Data shown =
┄┄┄┄┄┄┄┄┄┄
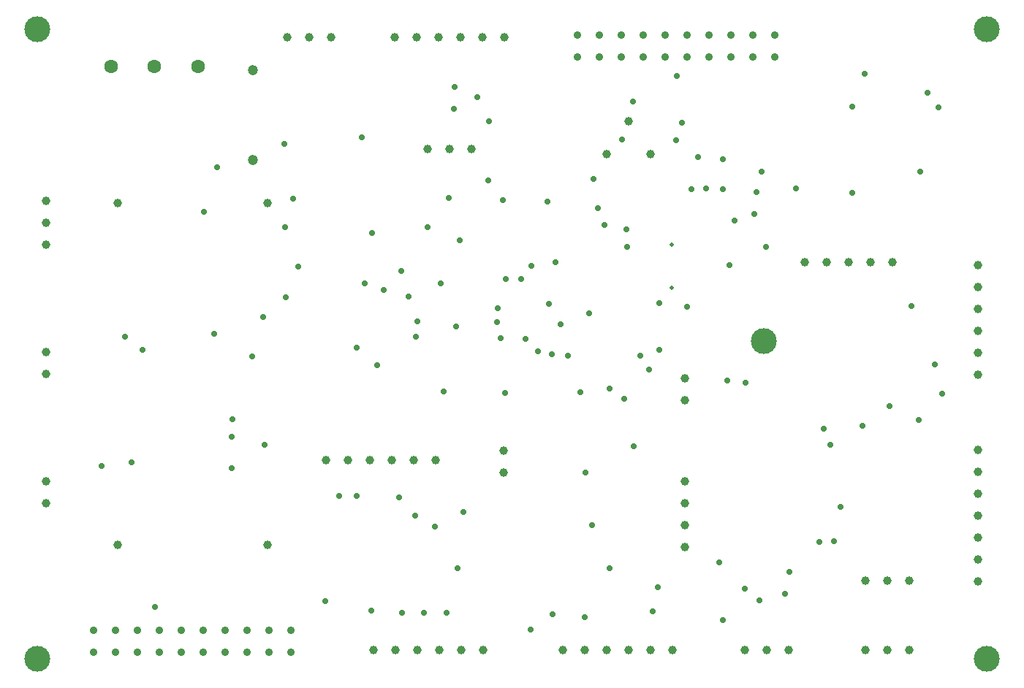
<source format=gbr>
G04 Layer_Color=0*
%FSLAX23Y23*%
%MOIN*%
%TF.FileFunction,PTH,Drill*%
%TF.Part,Single*%
G01*
G75*
%TA.AperFunction,ComponentDrill*%
%ADD84C,0.039*%
%TA.AperFunction,ComponentDrill*%
%ADD85C,0.039*%
%TA.AperFunction,ComponentDrill*%
%ADD86C,0.035*%
%TA.AperFunction,ComponentDrill*%
%ADD87C,0.035*%
%TA.AperFunction,OtherDrill*%
%ADD88C,0.118*%
%TA.AperFunction,ComponentDrill*%
%ADD89C,0.047*%
%TA.AperFunction,ComponentDrill*%
%ADD90C,0.063*%
%TA.AperFunction,ComponentDrill*%
%ADD91C,0.020*%
%TA.AperFunction,ViaDrill*%
%ADD92C,0.028*%
D84*
X4567Y1575D02*
D03*
X4467D02*
D03*
X1181Y2346D02*
D03*
Y2936D02*
D03*
X1181Y3625D02*
D03*
X2191Y3615D02*
D03*
X1510D02*
D03*
X2191Y2054D02*
D03*
X1510D02*
D03*
X2921Y3860D02*
D03*
X3021D02*
D03*
X3640Y1575D02*
D03*
X3740D02*
D03*
X3840D02*
D03*
X3940D02*
D03*
X4040D02*
D03*
X2774D02*
D03*
X2874D02*
D03*
X2974D02*
D03*
X3074D02*
D03*
X3174D02*
D03*
X4743Y3346D02*
D03*
X4843D02*
D03*
X4943D02*
D03*
X5043D02*
D03*
X5433Y2831D02*
D03*
Y1887D02*
D03*
X3837Y3987D02*
D03*
X3937Y3837D02*
D03*
X3171Y4370D02*
D03*
X3071D02*
D03*
X2971D02*
D03*
X2871D02*
D03*
X2771D02*
D03*
X2283D02*
D03*
X2383D02*
D03*
X3268Y2483D02*
D03*
X2557Y2441D02*
D03*
X2657D02*
D03*
X2757D02*
D03*
X2857D02*
D03*
X2957D02*
D03*
X4094Y2713D02*
D03*
Y2044D02*
D03*
X5118Y1575D02*
D03*
X5018D02*
D03*
X5118Y1890D02*
D03*
X5018D02*
D03*
D85*
X4367Y1575D02*
D03*
X1181Y2246D02*
D03*
Y2836D02*
D03*
X1181Y3425D02*
D03*
Y3525D02*
D03*
X3121Y3860D02*
D03*
X3540Y1575D02*
D03*
X2674D02*
D03*
X4643Y3346D02*
D03*
X5433Y2931D02*
D03*
Y3031D02*
D03*
Y3131D02*
D03*
Y3231D02*
D03*
Y3331D02*
D03*
Y2387D02*
D03*
Y2287D02*
D03*
Y2187D02*
D03*
Y2087D02*
D03*
Y1987D02*
D03*
Y2487D02*
D03*
X3737Y3837D02*
D03*
X3271Y4370D02*
D03*
X2483D02*
D03*
X3268Y2383D02*
D03*
X2457Y2441D02*
D03*
X4094Y2813D02*
D03*
Y2144D02*
D03*
Y2244D02*
D03*
Y2344D02*
D03*
X4918Y1575D02*
D03*
X4918Y1890D02*
D03*
D86*
X1700Y1664D02*
D03*
Y1564D02*
D03*
X1800Y1664D02*
D03*
Y1564D02*
D03*
X2300D02*
D03*
X2200Y1664D02*
D03*
Y1564D02*
D03*
X2100Y1664D02*
D03*
Y1564D02*
D03*
X2000Y1664D02*
D03*
Y1564D02*
D03*
X1900Y1664D02*
D03*
Y1564D02*
D03*
X1600D02*
D03*
Y1664D02*
D03*
X1500Y1564D02*
D03*
Y1664D02*
D03*
X1400Y1564D02*
D03*
Y1664D02*
D03*
X4205Y4281D02*
D03*
Y4381D02*
D03*
X4105Y4281D02*
D03*
Y4381D02*
D03*
X3605D02*
D03*
X3705Y4281D02*
D03*
Y4381D02*
D03*
X3805Y4281D02*
D03*
Y4381D02*
D03*
X3905Y4281D02*
D03*
Y4381D02*
D03*
X4005Y4281D02*
D03*
Y4381D02*
D03*
X4305D02*
D03*
Y4281D02*
D03*
X4405Y4381D02*
D03*
Y4281D02*
D03*
X4505Y4381D02*
D03*
Y4281D02*
D03*
D87*
X2300Y1664D02*
D03*
X3605Y4281D02*
D03*
D88*
X4454Y2985D02*
D03*
X5472Y4409D02*
D03*
Y1535D02*
D03*
X1142D02*
D03*
Y4409D02*
D03*
D89*
X2126Y3810D02*
D03*
Y4222D02*
D03*
D90*
X1675Y4238D02*
D03*
X1875D02*
D03*
X1478D02*
D03*
D91*
X4035Y3228D02*
D03*
Y3425D02*
D03*
D92*
X3276Y2747D02*
D03*
X4298Y3330D02*
D03*
X3862Y2506D02*
D03*
X3010Y1746D02*
D03*
X3243Y3134D02*
D03*
X4445Y3759D02*
D03*
X2600Y2956D02*
D03*
X1542Y3004D02*
D03*
X5028Y2687D02*
D03*
X5161Y2624D02*
D03*
X5269Y2746D02*
D03*
X5235Y2878D02*
D03*
X3979Y2944D02*
D03*
X5127Y3144D02*
D03*
X4372Y2796D02*
D03*
X4289Y2806D02*
D03*
X3084Y2204D02*
D03*
X2455Y1798D02*
D03*
X3563Y2919D02*
D03*
X3948Y1751D02*
D03*
X3972Y1861D02*
D03*
X3052Y3051D02*
D03*
X2867Y3003D02*
D03*
X2122Y2914D02*
D03*
X3672Y2143D02*
D03*
X3639Y1726D02*
D03*
X3493Y1738D02*
D03*
X3393Y1669D02*
D03*
X1903Y3573D02*
D03*
X1435Y2416D02*
D03*
X4553Y1830D02*
D03*
X4267Y1710D02*
D03*
X3044Y4143D02*
D03*
X3042Y4043D02*
D03*
X3149Y4097D02*
D03*
X2981Y3249D02*
D03*
X3931Y2855D02*
D03*
X3893Y2919D02*
D03*
X3470Y3622D02*
D03*
X2723Y3217D02*
D03*
X2835Y3188D02*
D03*
X4252Y1973D02*
D03*
X4572Y1932D02*
D03*
X4906Y2598D02*
D03*
X4370Y1854D02*
D03*
X4434Y1800D02*
D03*
X4804Y2229D02*
D03*
X4757Y2511D02*
D03*
X4728Y2585D02*
D03*
X2598Y2277D02*
D03*
X2517D02*
D03*
X1962Y3777D02*
D03*
X1622Y2944D02*
D03*
X3068Y3443D02*
D03*
X3753Y2768D02*
D03*
X3819Y2722D02*
D03*
X2954Y2137D02*
D03*
X2666Y1756D02*
D03*
X2804Y1746D02*
D03*
X3490Y2924D02*
D03*
X2904Y1745D02*
D03*
X2621Y3916D02*
D03*
X3752Y1947D02*
D03*
X3058D02*
D03*
X2634Y3248D02*
D03*
X2693Y2874D02*
D03*
X3643Y2386D02*
D03*
X3425Y2938D02*
D03*
X3658Y3110D02*
D03*
X3237Y3071D02*
D03*
X4775Y2070D02*
D03*
X4709Y2067D02*
D03*
X4860Y3661D02*
D03*
X4858Y4055D02*
D03*
X1573Y2431D02*
D03*
X2875Y3075D02*
D03*
X3810Y3906D02*
D03*
X4054Y3902D02*
D03*
X4081Y3980D02*
D03*
X4126Y3678D02*
D03*
X4057Y4193D02*
D03*
X3264Y3628D02*
D03*
X3020Y3638D02*
D03*
X3197Y3717D02*
D03*
X2309Y3636D02*
D03*
X2267Y3884D02*
D03*
X3201Y3988D02*
D03*
X3858Y4077D02*
D03*
X4154Y3826D02*
D03*
X4192Y3681D02*
D03*
X4270Y3814D02*
D03*
X4267Y3678D02*
D03*
X3505Y3346D02*
D03*
X3978Y3157D02*
D03*
X4105Y3141D02*
D03*
X3474Y3156D02*
D03*
X3528Y3060D02*
D03*
X3618Y2751D02*
D03*
X3680Y3724D02*
D03*
X3832Y3415D02*
D03*
X3830Y3493D02*
D03*
X5251Y4050D02*
D03*
X5201Y4117D02*
D03*
X5169Y3758D02*
D03*
X4916Y4204D02*
D03*
X4465Y3415D02*
D03*
X4323Y3536D02*
D03*
X3727Y3516D02*
D03*
X4423Y3665D02*
D03*
X3700Y3590D02*
D03*
X4411Y3563D02*
D03*
X4601Y3681D02*
D03*
X1677Y1771D02*
D03*
X3396Y3328D02*
D03*
X3347Y3268D02*
D03*
X3280Y3269D02*
D03*
X2803Y3305D02*
D03*
X2030Y2406D02*
D03*
X1948Y3017D02*
D03*
X2028Y2549D02*
D03*
X2033Y2628D02*
D03*
X2864Y2189D02*
D03*
X3370Y2993D02*
D03*
X3254Y2997D02*
D03*
X2995Y2753D02*
D03*
X2667Y3478D02*
D03*
X2177Y2510D02*
D03*
X2922Y3505D02*
D03*
X2272Y3504D02*
D03*
X2331Y3326D02*
D03*
X2274Y3183D02*
D03*
X2171Y3096D02*
D03*
X2793Y2272D02*
D03*
%TF.MD5,C23CDBC3CAA31C099FA6A3919C8B5032*%
M02*

</source>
┄┄┄┄┄┄┄┄┄┄
Aim of the exercise =
When you reach the line in the material above that holds "X5028Y2687D02*", begin reproducing lines exactly, and stop after the line that holds "X3470Y3622D02*".

Task result =
X5028Y2687D02*
D03*
X5161Y2624D02*
D03*
X5269Y2746D02*
D03*
X5235Y2878D02*
D03*
X3979Y2944D02*
D03*
X5127Y3144D02*
D03*
X4372Y2796D02*
D03*
X4289Y2806D02*
D03*
X3084Y2204D02*
D03*
X2455Y1798D02*
D03*
X3563Y2919D02*
D03*
X3948Y1751D02*
D03*
X3972Y1861D02*
D03*
X3052Y3051D02*
D03*
X2867Y3003D02*
D03*
X2122Y2914D02*
D03*
X3672Y2143D02*
D03*
X3639Y1726D02*
D03*
X3493Y1738D02*
D03*
X3393Y1669D02*
D03*
X1903Y3573D02*
D03*
X1435Y2416D02*
D03*
X4553Y1830D02*
D03*
X4267Y1710D02*
D03*
X3044Y4143D02*
D03*
X3042Y4043D02*
D03*
X3149Y4097D02*
D03*
X2981Y3249D02*
D03*
X3931Y2855D02*
D03*
X3893Y2919D02*
D03*
X3470Y3622D02*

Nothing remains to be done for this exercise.